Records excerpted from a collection
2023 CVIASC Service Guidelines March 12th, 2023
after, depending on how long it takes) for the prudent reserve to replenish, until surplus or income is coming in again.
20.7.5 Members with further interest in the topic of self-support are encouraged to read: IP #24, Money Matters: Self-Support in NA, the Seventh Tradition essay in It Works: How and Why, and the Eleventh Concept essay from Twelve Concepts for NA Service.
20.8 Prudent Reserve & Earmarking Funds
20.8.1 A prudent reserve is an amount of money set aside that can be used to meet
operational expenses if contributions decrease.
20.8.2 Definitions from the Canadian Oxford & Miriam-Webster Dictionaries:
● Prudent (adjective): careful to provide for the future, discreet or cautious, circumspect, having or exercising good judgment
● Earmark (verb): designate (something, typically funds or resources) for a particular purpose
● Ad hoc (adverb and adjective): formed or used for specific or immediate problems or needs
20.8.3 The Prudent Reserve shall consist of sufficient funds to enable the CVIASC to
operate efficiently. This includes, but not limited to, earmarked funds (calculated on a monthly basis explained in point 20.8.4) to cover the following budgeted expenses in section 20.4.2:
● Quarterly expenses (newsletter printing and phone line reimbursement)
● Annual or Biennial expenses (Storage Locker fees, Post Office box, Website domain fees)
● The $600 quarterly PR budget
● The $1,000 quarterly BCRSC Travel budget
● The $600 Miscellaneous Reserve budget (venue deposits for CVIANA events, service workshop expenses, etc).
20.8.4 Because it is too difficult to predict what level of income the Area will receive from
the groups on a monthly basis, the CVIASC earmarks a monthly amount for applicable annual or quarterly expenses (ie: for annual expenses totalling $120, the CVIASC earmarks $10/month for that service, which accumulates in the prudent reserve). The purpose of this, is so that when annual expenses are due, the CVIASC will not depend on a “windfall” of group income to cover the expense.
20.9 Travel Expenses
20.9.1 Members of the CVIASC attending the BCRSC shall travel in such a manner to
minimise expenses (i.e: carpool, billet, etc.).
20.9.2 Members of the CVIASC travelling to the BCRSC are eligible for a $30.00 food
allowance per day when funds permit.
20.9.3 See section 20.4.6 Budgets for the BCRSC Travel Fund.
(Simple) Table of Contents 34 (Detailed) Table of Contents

▸ **GOAL OF THE EXERCISE**:
Every entry, written out exactly, is what the response should contain.

▸ **THE ANSWER**:
2023 CVIASC Service Guidelines March 12th, 2023
after, depending on how long it takes) for the prudent reserve to replenish, until surplus or income is coming in again.
20.7.5 Members with further interest in the topic of self-support are encouraged to read: IP #24, Money Matters: Self-Support in NA, the Seventh Tradition essay in It Works: How and Why, and the Eleventh Concept essay from Twelve Concepts for NA Service.
20.8 Prudent Reserve & Earmarking Funds
20.8.1 A prudent reserve is an amount of money set aside that can be used to meet
operational expenses if contributions decrease.
20.8.2 Definitions from the Canadian Oxford & Miriam-Webster Dictionaries:
● Prudent (adjective): careful to provide for the future, discreet or cautious, circumspect, having or exercising good judgment
● Earmark (verb): designate (something, typically funds or resources) for a particular purpose
● Ad hoc (adverb and adjective): formed or used for specific or immediate problems or needs
20.8.3 The Prudent Reserve shall consist of sufficient funds to enable the CVIASC to
operate efficiently. This includes, but not limited to, earmarked funds (calculated on a monthly basis explained in point 20.8.4) to cover the following budgeted expenses in section 20.4.2:
● Quarterly expenses (newsletter printing and phone line reimbursement)
● Annual or Biennial expenses (Storage Locker fees, Post Office box, Website domain fees)
● The $600 quarterly PR budget
● The $1,000 quarterly BCRSC Travel budget
● The $600 Miscellaneous Reserve budget (venue deposits for CVIANA events, service workshop expenses, etc).
20.8.4 Because it is too difficult to predict what level of income the Area will receive from
the groups on a monthly basis, the CVIASC earmarks a monthly amount for applicable annual or quarterly expenses (ie: for annual expenses totalling $120, the CVIASC earmarks $10/month for that service, which accumulates in the prudent reserve). The purpose of this, is so that when annual expenses are due, the CVIASC will not depend on a “windfall” of group income to cover the expense.
20.9 Travel Expenses
20.9.1 Members of the CVIASC attending the BCRSC shall travel in such a manner to
minimise expenses (i.e: carpool, billet, etc.).
20.9.2 Members of the CVIASC travelling to the BCRSC are eligible for a $30.00 food
allowance per day when funds permit.
20.9.3 See section 20.4.6 Budgets for the BCRSC Travel Fund.
(Simple) Table of Contents 34 (Detailed) Table of Contents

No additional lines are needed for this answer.